Closed jbosboom closed 6 years ago
Since v1.4.2, I haven't encountered this. Have you? (I also looked for timestamps or similar in the PDF, but couldn't find any.)
I am still seeing this behavior with svgtiler 1.5.0 and Inkscape 0.92.2 5c3e80d, 2017-08-06
.
I'm busy with the deadline right now but I'll try to reduce a test case for you after.
Or at least let me know an example on our repo where this occurs. (I've tried some xlsx's but not all.) I assume you're running on Linux?
I generated vertical_dominoes_Literal Unset.pdf
twice and diffed them. They differ in only four bytes. I used qpdf's "qdf mode" to get a text representation of the PDFs and diffed those. They differ only in the timestamp shown below.
--- old-text.pdf 2018-02-22 20:53:12.399383687 -0500
+++ new-text.pdf 2018-02-22 20:53:57.618647915 -0500
@@ -13,7 +13,7 @@
%% Original object ID: 6 0
2 0 obj
<<
- /CreationDate (D:20180222204225-05'00)
+ /CreationDate (D:20180222204251-05'00)
/Producer (cairo 1.15.10 \(http://cairographics.org\))
>>
endobj
(They also differ in /ID
, but this seems to be automatically generated by qpdf because it changes if I add --deterministic-id
to the qpdf command line. The /ID
is a 16-byte value, but there were only four bytes of difference in the PDF files.)
Yes, this is on Arch Linux. Maybe Inkscape uses a different backend (not cairo) on other platforms.
Due to the impending deadline I'm going to just commit the differing files anyway, but now you've something to go on.
I'm using Inkscape 0.91 r13725 on Ubuntu which uses Cairo 1.14.6.
You seem to be using a different (later?) version of Inkscape which uses Cairo 1.15.10. So I'm guessing that newer Inkscapes inject the creation date like this. Now that I have an example, I should be able to blank out any such commands.
Of course, this won't help when you and I are recompiling with different Inkscape versions, so we generate different metadata (e.g. different /Producer
s). But it's better than nothing...
There are no /ID
s in the files, so far as I can tell. You should just look at PDF in a text editor or less
(go near the bottom), not qpdf
.
I tried installing Inkscape 0.92.2 via https://launchpad.net/~inkscape.dev/+archive/ubuntu/stable and it made no difference (but still used Cairo 1.14.6). So probably it's the difference in Cairo versions...
Anyway, I should have fixed this in 1.5.1 by blanking out /CreationDate
if detected in the PDF. Can you test?
With this change, I do get the same hashes after rebuilding PDFs I've built.
I suspect someone's already dealt with the problem of putting PDFs in a canonical form for digital signature purposes, but as you note, this is better than nothing.

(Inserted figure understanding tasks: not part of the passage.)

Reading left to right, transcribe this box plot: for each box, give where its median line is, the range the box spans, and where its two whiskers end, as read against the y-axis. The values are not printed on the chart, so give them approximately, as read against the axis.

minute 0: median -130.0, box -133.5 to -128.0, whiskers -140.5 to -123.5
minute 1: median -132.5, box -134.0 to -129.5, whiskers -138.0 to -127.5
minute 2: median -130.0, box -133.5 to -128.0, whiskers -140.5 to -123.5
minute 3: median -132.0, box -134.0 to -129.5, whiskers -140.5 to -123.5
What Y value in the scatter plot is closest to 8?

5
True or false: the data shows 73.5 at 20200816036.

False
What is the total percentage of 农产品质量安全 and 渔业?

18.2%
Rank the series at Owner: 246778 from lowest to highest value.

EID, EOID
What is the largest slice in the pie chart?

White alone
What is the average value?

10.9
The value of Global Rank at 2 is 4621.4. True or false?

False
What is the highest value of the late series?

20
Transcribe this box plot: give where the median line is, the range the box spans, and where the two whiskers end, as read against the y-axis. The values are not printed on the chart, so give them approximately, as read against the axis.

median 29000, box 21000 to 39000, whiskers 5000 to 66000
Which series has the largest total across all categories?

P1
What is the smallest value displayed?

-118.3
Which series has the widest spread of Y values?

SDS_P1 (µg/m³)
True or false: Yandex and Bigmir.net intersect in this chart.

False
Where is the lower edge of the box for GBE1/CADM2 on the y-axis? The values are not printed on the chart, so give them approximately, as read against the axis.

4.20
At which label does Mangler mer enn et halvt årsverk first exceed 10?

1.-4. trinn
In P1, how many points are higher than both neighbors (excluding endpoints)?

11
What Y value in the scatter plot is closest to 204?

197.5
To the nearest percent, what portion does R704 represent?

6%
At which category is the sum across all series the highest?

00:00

https://github.com/matplotlib/matplotlib/pull/6597 seems to be one example of dealing with this, by injecting a CreationDate of SOURCE_DATE_EPOCH if set instead of the current date. I'm guessing Inkscape doesn't support this feature, though.
Repeatedly invoking
svgtiler -p
results in PDFs with different hashes. Given that we like to commit these build products in version control for the benefit of those without svgtiler installed, this results in committing files that didn't actually (visibly) change. It also makes it hard for humans to tell which sheet(s) of a workbook changed (so the changes can be reviewed).This is probably Inkscape's fault for storing a creation timestamp or similar in the compiled PDF, but it would be great to find a workaround.